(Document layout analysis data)
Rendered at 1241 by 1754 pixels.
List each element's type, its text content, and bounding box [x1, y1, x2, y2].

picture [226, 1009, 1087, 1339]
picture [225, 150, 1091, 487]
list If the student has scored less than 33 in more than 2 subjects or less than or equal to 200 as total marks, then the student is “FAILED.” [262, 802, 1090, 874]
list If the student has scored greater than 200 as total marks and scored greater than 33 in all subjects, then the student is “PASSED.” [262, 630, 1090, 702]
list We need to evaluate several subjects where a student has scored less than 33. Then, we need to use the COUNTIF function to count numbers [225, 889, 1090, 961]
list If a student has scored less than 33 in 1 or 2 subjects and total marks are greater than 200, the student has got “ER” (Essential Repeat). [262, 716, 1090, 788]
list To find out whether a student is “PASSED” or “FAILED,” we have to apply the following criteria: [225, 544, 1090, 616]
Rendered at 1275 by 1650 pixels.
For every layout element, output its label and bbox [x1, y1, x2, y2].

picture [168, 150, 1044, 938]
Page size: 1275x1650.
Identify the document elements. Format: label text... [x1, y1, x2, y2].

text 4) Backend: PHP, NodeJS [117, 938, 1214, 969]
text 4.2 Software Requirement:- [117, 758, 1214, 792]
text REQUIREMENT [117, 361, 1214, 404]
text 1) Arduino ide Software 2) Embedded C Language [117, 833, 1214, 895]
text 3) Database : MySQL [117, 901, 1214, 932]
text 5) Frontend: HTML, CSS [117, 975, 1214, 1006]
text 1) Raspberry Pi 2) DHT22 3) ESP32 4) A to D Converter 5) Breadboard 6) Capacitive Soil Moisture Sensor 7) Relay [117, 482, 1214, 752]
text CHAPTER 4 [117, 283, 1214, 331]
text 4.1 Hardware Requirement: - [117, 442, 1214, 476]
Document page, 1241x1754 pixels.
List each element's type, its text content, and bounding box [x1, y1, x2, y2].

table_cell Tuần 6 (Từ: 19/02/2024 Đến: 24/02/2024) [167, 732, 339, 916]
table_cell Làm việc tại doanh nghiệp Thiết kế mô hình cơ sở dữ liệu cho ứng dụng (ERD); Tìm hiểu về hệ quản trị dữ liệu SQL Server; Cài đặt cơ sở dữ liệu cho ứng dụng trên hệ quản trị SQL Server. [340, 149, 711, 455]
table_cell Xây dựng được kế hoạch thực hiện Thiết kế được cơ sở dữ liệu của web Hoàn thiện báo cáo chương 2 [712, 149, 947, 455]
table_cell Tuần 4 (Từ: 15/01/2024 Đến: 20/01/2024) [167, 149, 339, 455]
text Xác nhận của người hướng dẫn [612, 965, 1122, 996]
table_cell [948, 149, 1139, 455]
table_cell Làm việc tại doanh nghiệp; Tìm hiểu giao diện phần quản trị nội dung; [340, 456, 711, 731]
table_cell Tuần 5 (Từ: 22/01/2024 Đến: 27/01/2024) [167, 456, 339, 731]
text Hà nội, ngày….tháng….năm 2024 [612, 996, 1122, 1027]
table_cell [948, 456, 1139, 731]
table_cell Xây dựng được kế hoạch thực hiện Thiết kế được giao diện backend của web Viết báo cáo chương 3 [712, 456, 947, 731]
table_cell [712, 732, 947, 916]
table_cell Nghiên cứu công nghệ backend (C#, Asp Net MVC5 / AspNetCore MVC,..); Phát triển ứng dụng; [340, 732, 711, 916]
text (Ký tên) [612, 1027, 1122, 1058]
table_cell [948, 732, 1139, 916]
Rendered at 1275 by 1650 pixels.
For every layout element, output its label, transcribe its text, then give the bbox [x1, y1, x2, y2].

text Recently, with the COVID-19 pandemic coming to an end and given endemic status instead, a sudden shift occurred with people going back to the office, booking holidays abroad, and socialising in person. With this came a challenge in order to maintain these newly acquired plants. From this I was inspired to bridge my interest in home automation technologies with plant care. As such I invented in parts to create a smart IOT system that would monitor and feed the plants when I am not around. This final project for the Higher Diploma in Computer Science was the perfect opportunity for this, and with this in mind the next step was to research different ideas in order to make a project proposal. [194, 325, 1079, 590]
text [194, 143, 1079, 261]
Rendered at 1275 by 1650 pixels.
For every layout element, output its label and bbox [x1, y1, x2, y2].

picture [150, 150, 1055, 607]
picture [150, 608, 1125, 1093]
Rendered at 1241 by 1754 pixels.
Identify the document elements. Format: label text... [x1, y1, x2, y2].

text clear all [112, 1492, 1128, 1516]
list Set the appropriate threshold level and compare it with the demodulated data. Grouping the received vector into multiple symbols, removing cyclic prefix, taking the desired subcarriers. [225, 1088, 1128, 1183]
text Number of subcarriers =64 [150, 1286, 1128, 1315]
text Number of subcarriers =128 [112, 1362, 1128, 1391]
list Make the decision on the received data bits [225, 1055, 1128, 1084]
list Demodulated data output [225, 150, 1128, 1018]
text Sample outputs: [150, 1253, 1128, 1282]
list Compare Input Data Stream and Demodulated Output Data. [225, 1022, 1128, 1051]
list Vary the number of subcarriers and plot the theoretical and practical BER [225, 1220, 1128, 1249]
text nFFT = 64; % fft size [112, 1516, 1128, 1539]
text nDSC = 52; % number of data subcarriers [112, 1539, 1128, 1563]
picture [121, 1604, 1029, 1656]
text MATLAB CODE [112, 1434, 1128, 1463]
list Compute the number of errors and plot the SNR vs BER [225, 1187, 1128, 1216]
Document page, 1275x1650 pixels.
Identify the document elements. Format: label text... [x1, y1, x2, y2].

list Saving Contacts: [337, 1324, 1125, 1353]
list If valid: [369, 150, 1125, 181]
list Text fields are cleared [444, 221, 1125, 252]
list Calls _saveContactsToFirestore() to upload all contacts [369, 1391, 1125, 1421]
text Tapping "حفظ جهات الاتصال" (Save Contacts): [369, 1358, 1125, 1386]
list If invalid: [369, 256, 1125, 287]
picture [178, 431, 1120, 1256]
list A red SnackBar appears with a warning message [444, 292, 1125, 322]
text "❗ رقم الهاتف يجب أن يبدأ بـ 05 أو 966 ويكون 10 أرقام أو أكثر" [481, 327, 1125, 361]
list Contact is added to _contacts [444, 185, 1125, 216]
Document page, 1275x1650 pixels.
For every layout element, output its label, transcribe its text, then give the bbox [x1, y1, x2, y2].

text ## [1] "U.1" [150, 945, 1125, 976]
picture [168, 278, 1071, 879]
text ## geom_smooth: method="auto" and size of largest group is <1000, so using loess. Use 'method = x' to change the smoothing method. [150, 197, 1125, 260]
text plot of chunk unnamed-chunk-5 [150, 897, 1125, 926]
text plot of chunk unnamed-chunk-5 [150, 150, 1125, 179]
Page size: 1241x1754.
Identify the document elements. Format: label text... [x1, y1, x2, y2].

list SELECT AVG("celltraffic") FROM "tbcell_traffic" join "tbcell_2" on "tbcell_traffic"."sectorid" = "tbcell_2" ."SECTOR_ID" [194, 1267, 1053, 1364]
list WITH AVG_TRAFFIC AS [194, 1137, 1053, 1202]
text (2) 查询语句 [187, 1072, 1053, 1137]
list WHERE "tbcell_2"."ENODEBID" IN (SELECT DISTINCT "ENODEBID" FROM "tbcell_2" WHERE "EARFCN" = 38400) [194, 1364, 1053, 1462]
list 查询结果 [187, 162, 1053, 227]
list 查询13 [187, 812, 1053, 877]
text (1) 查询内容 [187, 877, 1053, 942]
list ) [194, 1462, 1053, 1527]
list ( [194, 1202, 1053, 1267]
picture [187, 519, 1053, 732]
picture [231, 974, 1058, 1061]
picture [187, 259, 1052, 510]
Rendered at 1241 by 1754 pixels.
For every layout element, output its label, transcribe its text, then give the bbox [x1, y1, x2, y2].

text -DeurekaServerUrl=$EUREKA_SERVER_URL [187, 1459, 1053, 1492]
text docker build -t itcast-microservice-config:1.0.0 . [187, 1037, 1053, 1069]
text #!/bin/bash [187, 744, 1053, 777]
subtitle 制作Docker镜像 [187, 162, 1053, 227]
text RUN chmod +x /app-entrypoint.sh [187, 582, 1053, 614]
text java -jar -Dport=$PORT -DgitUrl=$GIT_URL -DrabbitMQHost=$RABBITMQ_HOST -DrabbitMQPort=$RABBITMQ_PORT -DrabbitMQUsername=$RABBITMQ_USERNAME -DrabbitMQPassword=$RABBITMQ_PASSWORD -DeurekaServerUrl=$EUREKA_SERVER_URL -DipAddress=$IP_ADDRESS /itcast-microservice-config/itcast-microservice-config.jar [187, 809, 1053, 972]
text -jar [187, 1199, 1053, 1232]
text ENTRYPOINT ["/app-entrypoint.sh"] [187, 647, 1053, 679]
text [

_DESCRIPTION OF THE TASK_. Restate the records above verbatim up to and including the line containing "Page size: 1275x1650.".

_ANSWER TO THIS PROBLEM_.
Rendered at 1241 by 1754 pixels.
List each element's type, its text content, and bounding box [x1, y1, x2, y2].

picture [226, 1009, 1087, 1339]
picture [225, 150, 1091, 487]
list If the student has scored less than 33 in more than 2 subjects or less than or equal to 200 as total marks, then the student is “FAILED.” [262, 802, 1090, 874]
list If the student has scored greater than 200 as total marks and scored greater than 33 in all subjects, then the student is “PASSED.” [262, 630, 1090, 702]
list We need to evaluate several subjects where a student has scored less than 33. Then, we need to use the COUNTIF function to count numbers [225, 889, 1090, 961]
list If a student has scored less than 33 in 1 or 2 subjects and total marks are greater than 200, the student has got “ER” (Essential Repeat). [262, 716, 1090, 788]
list To find out whether a student is “PASSED” or “FAILED,” we have to apply the following criteria: [225, 544, 1090, 616]
Rendered at 1275 by 1650 pixels.
For every layout element, output its label and bbox [x1, y1, x2, y2].

picture [168, 150, 1044, 938]
Page size: 1275x1650.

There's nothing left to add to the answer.